━━━━━ Records shown ━━━━━

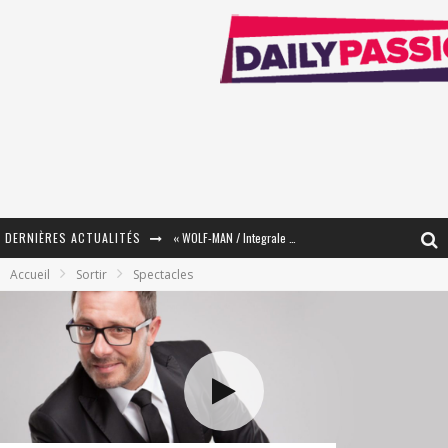
DERNIÈRES ACTUALITÉS
« WOLF-MAN / Integrale Tomes 1 et 2 » - Cruelle Vengeance !
Accueil
Sortir
Spectacles
« The Broken Ring / This Mariage Will Fail Anyway » (Tome 2) – Préparer sa vengeance…
« Mon Village Révolté » - Combattre un Projet !
« Le Béton et le Bambou / Propositions pour Mayotte et le Monde. » - Améliorations !
Star Fox
PsyRiver 2026 : la magie revient sur les rives de l’Aar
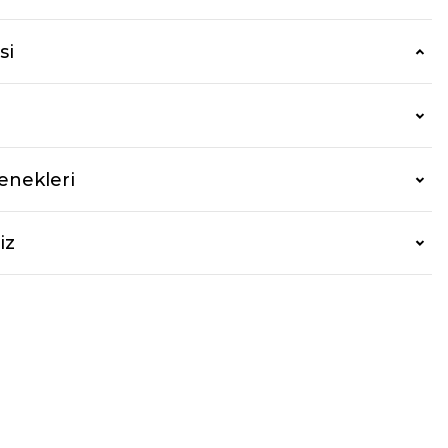
si
enekleri
iz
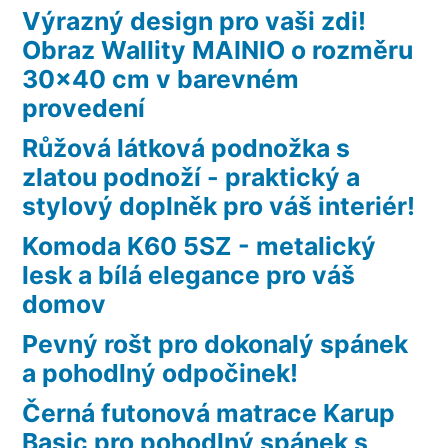
Výrazný design pro vaši zdi!
Obraz Wallity MAINIO o rozměru
30×40 cm v barevném
provedení
Růžová látková podnožka s
zlatou podnoží - praktický a
stylový doplněk pro váš interiér!
Komoda K60 5SZ - metalický
lesk a bílá elegance pro váš
domov
Pevný rošt pro dokonalý spánek
a pohodlný odpočinek!
Černá futonová matrace Karup
Basic pro pohodlný spánek s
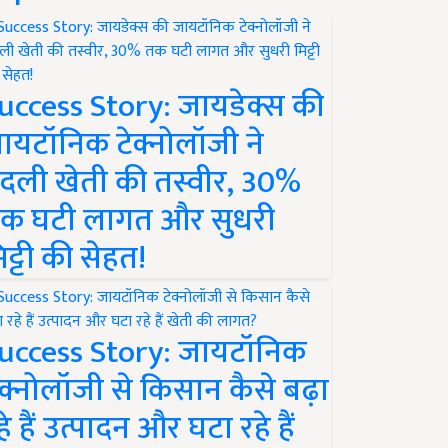
uccess Story: जायडेक्स की
ायटॉनिक टेक्नोलॉजी ने
दली खेती की तस्वीर, 30%
क घटी लागत और सुधरी
िट्टी की सेहत!
uccess Story: जायटॉनिक
ेक्नोलॉजी से किसान कैसे बढ़ा
हे हैं उत्पादन और घटा रहे हैं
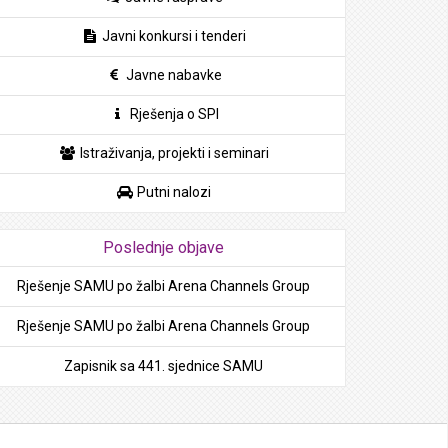
Javni konkursi i tenderi
Javne nabavke
Rješenja o SPI
Istraživanja, projekti i seminari
Putni nalozi
Poslednje objave
Rješenje SAMU po žalbi Arena Channels Group
Rješenje SAMU po žalbi Arena Channels Group
Zapisnik sa 441. sjednice SAMU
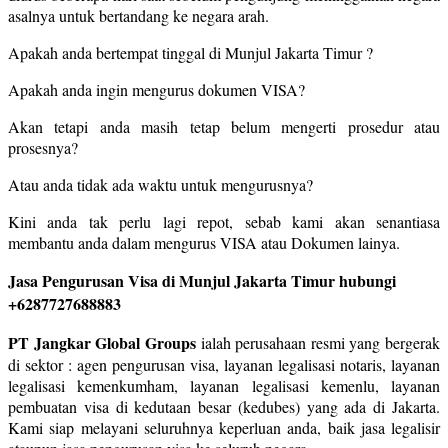
asalnya untuk bertandang ke negara arah.
Apakah anda bertempat tinggal di Munjul Jakarta Timur ?
Apakah anda ingin mengurus dokumen VISA?
Akan tetapi anda masih tetap belum mengerti prosedur atau
prosesnya?
Atau anda tidak ada waktu untuk mengurusnya?
Kini anda tak perlu lagi repot, sebab kami akan senantiasa
membantu anda dalam mengurus VISA atau Dokumen lainya.
Jasa Pengurusan Visa di Munjul Jakarta Timur hubungi
+6287727688883
PT Jangkar Global Groups
ialah perusahaan resmi yang bergerak
di sektor : agen pengurusan visa, layanan legalisasi notaris, layanan
legalisasi kemenkumham, layanan legalisasi kemenlu, layanan
pembuatan visa di kedutaan besar (kedubes) yang ada di Jakarta.
Kami siap melayani seluruhnya keperluan anda, baik jasa legalisir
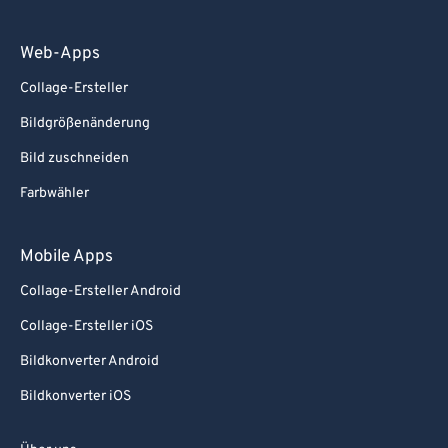
Web-Apps
Collage-Ersteller
Bildgrößenänderung
Bild zuschneiden
Farbwähler
Mobile Apps
Collage-Ersteller Android
Collage-Ersteller iOS
Bildkonverter Android
Bildkonverter iOS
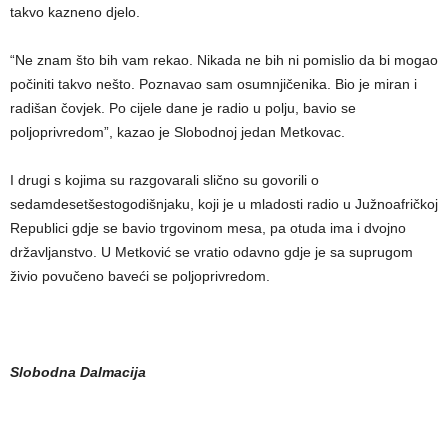
takvo kazneno djelo.
“Ne znam što bih vam rekao. Nikada ne bih ni pomislio da bi mogao
počiniti takvo nešto. Poznavao sam osumnjičenika. Bio je miran i
radišan čovjek. Po cijele dane je radio u polju, bavio se
poljoprivredom”, kazao je Slobodnoj jedan Metkovac.
I drugi s kojima su razgovarali slično su govorili o
sedamdesetšestogodišnjaku, koji je u mladosti radio u Južnoafričkoj
Republici gdje se bavio trgovinom mesa, pa otuda ima i dvojno
državljanstvo. U Metković se vratio odavno gdje je sa suprugom
živio povučeno baveći se poljoprivredom.
Slobodna Dalmacija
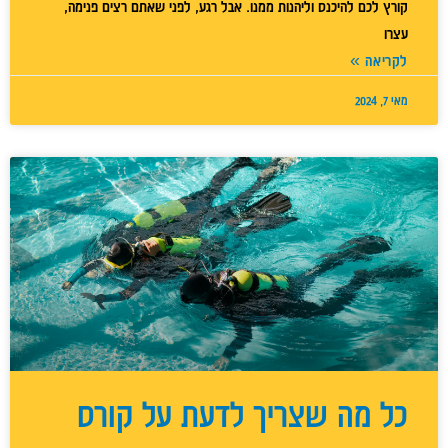
קורץ לכם להיכנס וליהנות ממנו. אבל רגע, לפני שאתם רצים פנימה,
עצרו
לקריאה »
מאי 7, 2024
כל מה שצריך לדעת על קורס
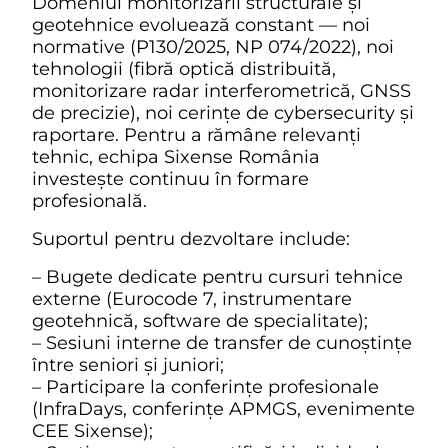
Domeniul monitorizării structurale și
geotehnice evoluează constant — noi
normative (P130/2025, NP 074/2022), noi
tehnologii (fibră optică distribuită,
monitorizare radar interferometrică, GNSS
de precizie), noi cerințe de cybersecurity și
raportare. Pentru a rămâne relevanți
tehnic, echipa Sixense România
investește continuu în formare
profesională.
Suportul pentru dezvoltare include:
– Bugete dedicate pentru cursuri tehnice
externe (Eurocode 7, instrumentare
geotehnică, software de specialitate);
– Sesiuni interne de transfer de cunoștințe
între seniori și juniori;
– Participare la conferințe profesionale
(InfraDays, conferințe APMGS, evenimente
CEE Sixense);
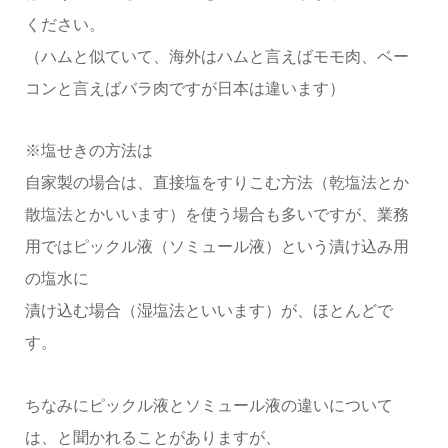
ください。
（ハムと似ていて、海外はハムと言えばモモ肉、ベー
コンと言えばバラ肉ですが日本は違います）
※塩せきの方法は
自家製の場合は、直接塩をすりこむ方法（乾塩法とか
散塩法とかいいます）を使う場合も多いですが、業務
用ではピックル液（ソミュール液）という漬け込み用
の塩水に
漬け込む場合（湿塩法といいます）が、ほとんどで
す。
ちなみにピックル液とソミュール液の違いについて
は、と聞かれることがありますが、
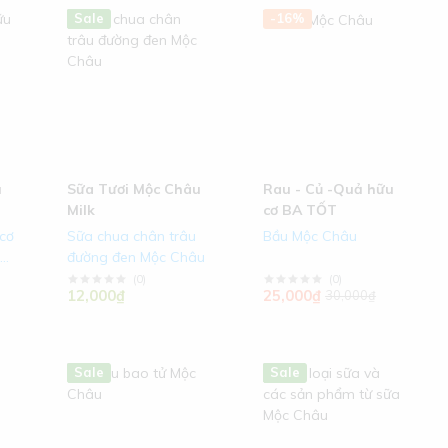
Hot
New
Sale
-16%
u
Sữa Tươi Mộc Châu
Rau - Củ -Quả hữu
Milk
cơ BA TỐT
cơ
Sữa chua chân trâu
Bầu Mộc Châu
c
đường đen Mộc Châu
c
(
0
)
(
0
)
12,000₫
25,000₫
30,000₫
Hot
Sale
Hot
New
Sale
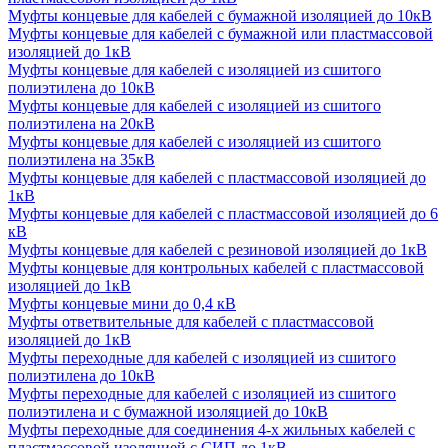
Муфты концевые для кабелей с бумажной изоляцией до 10кВ
Муфты концевые для кабелей с бумажной или пластмассовой
изоляцией до 1кВ
Муфты концевые для кабелей с изоляцией из сшитого
полиэтилена до 10кВ
Муфты концевые для кабелей с изоляцией из сшитого
полиэтилена на 20кВ
Муфты концевые для кабелей с изоляцией из сшитого
полиэтилена на 35кВ
Муфты концевые для кабелей с пластмассовой изоляцией до
1кВ
Муфты концевые для кабелей с пластмассовой изоляцией до 6
кВ
Муфты концевые для кабелей с резиновой изоляцией до 1кВ
Муфты концевые для контрольных кабелей с пластмассовой
изоляцией до 1кВ
Муфты концевые мини до 0,4 кВ
Муфты ответвительные для кабелей с пластмассовой
изоляцией до 1кВ
Муфты переходные для кабелей с изоляцией из сшитого
полиэтилена до 10кВ
Муфты переходные для кабелей с изоляцией из сшитого
полиэтилена и с бумажной изоляцией до 10кВ
Муфты переходные для соединения 4-х жильных кабелей с
пластмассовой изоляцией с СИП до 1кВ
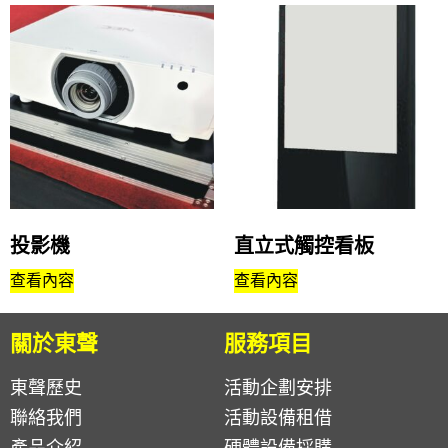
投影機
直立式觸控看板
查看內容
查看內容
關於東聲
服務項目
東聲歷史
活動企劃安排
聯絡我們
活動設備租借
產品介紹
硬體設備採購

━━━━━

_What is expected:_ Copy the listing above exactly, minus the pictures.

_Finished task:_
DERNIÈRES ACTUALITÉS
« WOLF-MAN / Integrale Tomes 1 et 2 » - Cruelle Vengeance !
Accueil
Sortir
Spectacles
« The Broken Ring / This Mariage Will Fail Anyway » (Tome 2) – Préparer sa vengeance…
« Mon Village Révolté » - Combattre un Projet !
« Le Béton et le Bambou / Propositions pour Mayotte et le Monde. » - Améliorations !
Star Fox
PsyRiver 2026 : la magie revient sur les rives de l’Aar
si
enekleri
iz
Výrazný design pro vaši zdi!
Obraz Wallity MAINIO o rozměru
30×40 cm v barevném
provedení
Růžová látková podnožka s
zlatou podnoží - praktický a
stylový doplněk pro váš interiér!
Komoda K60 5SZ - metalický
lesk a bílá elegance pro váš
domov
Pevný rošt pro dokonalý spánek
a pohodlný odpočinek!
Černá futonová matrace Karup
Basic pro pohodlný spánek s
uccess Story: जायडेक्स की
ायटॉनिक टेक्नोलॉजी ने
दली खेती की तस्वीर, 30%
क घटी लागत और सुधरी
िट्टी की सेहत!
uccess Story: जायटॉनिक
ेक्नोलॉजी से किसान कैसे बढ़ा
हे हैं उत्पादन और घटा रहे हैं
Javni konkursi i tenderi
Javne nabavke
Rješenja o SPI
Istraživanja, projekti i seminari
Putni nalozi
Poslednje objave
Rješenje SAMU po žalbi Arena Channels Group
Rješenje SAMU po žalbi Arena Channels Group
Zapisnik sa 441. sjednice SAMU
asalnya untuk bertandang ke negara arah.
Apakah anda bertempat tinggal di Munjul Jakarta Timur ?
Apakah anda ingin mengurus dokumen VISA?
Akan tetapi anda masih tetap belum mengerti prosedur atau
prosesnya?
Atau anda tidak ada waktu untuk mengurusnya?
Kini anda tak perlu lagi repot, sebab kami akan senantiasa
membantu anda dalam mengurus VISA atau Dokumen lainya.
Jasa Pengurusan Visa di Munjul Jakarta Timur hubungi
+6287727688883
PT Jangkar Global Groups
ialah perusahaan resmi yang bergerak
di sektor : agen pengurusan visa, layanan legalisasi notaris, layanan
legalisasi kemenkumham, layanan legalisasi kemenlu, layanan
pembuatan visa di kedutaan besar (kedubes) yang ada di Jakarta.
Kami siap melayani seluruhnya keperluan anda, baik jasa legalisir
Web-Apps
Collage-Ersteller
Bildgrößenänderung
Bild zuschneiden
Farbwähler
Mobile Apps
Collage-Ersteller Android
Collage-Ersteller iOS
Bildkonverter Android
Bildkonverter iOS
takvo kazneno djelo.
“Ne znam što bih vam rekao. Nikada ne bih ni pomislio da bi mogao
počiniti takvo nešto. Poznavao sam osumnjičenika. Bio je miran i
radišan čovjek. Po cijele dane je radio u polju, bavio se
poljoprivredom”, kazao je Slobodnoj jedan Metkovac.
I drugi s kojima su razgovarali slično su govorili o
sedamdesetšestogodišnjaku, koji je u mladosti radio u Južnoafričkoj
Republici gdje se bavio trgovinom mesa, pa otuda ima i dvojno
državljanstvo. U Metković se vratio odavno gdje je sa suprugom
živio povučeno baveći se poljoprivredom.
Slobodna Dalmacija
קורץ לכם להיכנס וליהנות ממנו. אבל רגע, לפני שאתם רצים פנימה,
עצרו
לקריאה »
מאי 7, 2024
כל מה שצריך לדעת על קורס
Domeniul monitorizării structurale și
geotehnice evoluează constant — noi
normative (P130/2025, NP 074/2022), noi
tehnologii (fibră optică distribuită,
monitorizare radar interferometrică, GNSS
de precizie), noi cerințe de cybersecurity și
raportare. Pentru a rămâne relevanți
tehnic, echipa Sixense România
investește continuu în formare
profesională.
Suportul pentru dezvoltare include:
– Bugete dedicate pentru cursuri tehnice
externe (Eurocode 7, instrumentare
geotehnică, software de specialitate);
– Sesiuni interne de transfer de cunoștințe
între seniori și juniori;
– Participare la conferințe profesionale
(InfraDays, conferințe APMGS, evenimente
CEE Sixense);
ください。
（ハムと似ていて、海外はハムと言えばモモ肉、ベー
コンと言えばバラ肉ですが日本は違います）
※塩せきの方法は
自家製の場合は、直接塩をすりこむ方法（乾塩法とか
散塩法とかいいます）を使う場合も多いですが、業務
用ではピックル液（ソミュール液）という漬け込み用
の塩水に
漬け込む場合（湿塩法といいます）が、ほとんどで
す。
ちなみにピックル液とソミュール液の違いについて
は、と聞かれることがありますが、
Hot
New
Sale
-16%
u
Sữa Tươi Mộc Châu
Rau - Củ -Quả hữu
Milk
cơ BA TỐT
cơ
Sữa chua chân trâu
Bầu Mộc Châu
c
đường đen Mộc Châu
c
(
0
)
(
0
)
12,000₫
25,000₫
30,000₫
Hot
Sale
Hot
New
Sale
Муфты концевые для кабелей с бумажной изоляцией до 10кВ
Муфты концевые для кабелей с бумажной или пластмассовой
изоляцией до 1кВ
Муфты концевые для кабелей с изоляцией из сшитого
полиэтилена до 10кВ
Муфты концевые для кабелей с изоляцией из сшитого
полиэтилена на 20кВ
Муфты концевые для кабелей с изоляцией из сшитого
полиэтилена на 35кВ
Муфты концевые для кабелей с пластмассовой изоляцией до
1кВ
Муфты концевые для кабелей с пластмассовой изоляцией до 6
кВ
Муфты концевые для кабелей с резиновой изоляцией до 1кВ
Муфты концевые для контрольных кабелей с пластмассовой
изоляцией до 1кВ
Муфты концевые мини до 0,4 кВ
Муфты ответвительные для кабелей с пластмассовой
изоляцией до 1кВ
Муфты переходные для кабелей с изоляцией из сшитого
полиэтилена до 10кВ
Муфты переходные для кабелей с изоляцией из сшитого
полиэтилена и с бумажной изоляцией до 10кВ
Муфты переходные для соединения 4-х жильных кабелей с
пластмассовой изоляцией с СИП до 1кВ
投影機
直立式觸控看板
查看內容
查看內容
關於東聲
服務項目
東聲歷史
活動企劃安排
聯絡我們
活動設備租借
產品介紹
硬體設備採購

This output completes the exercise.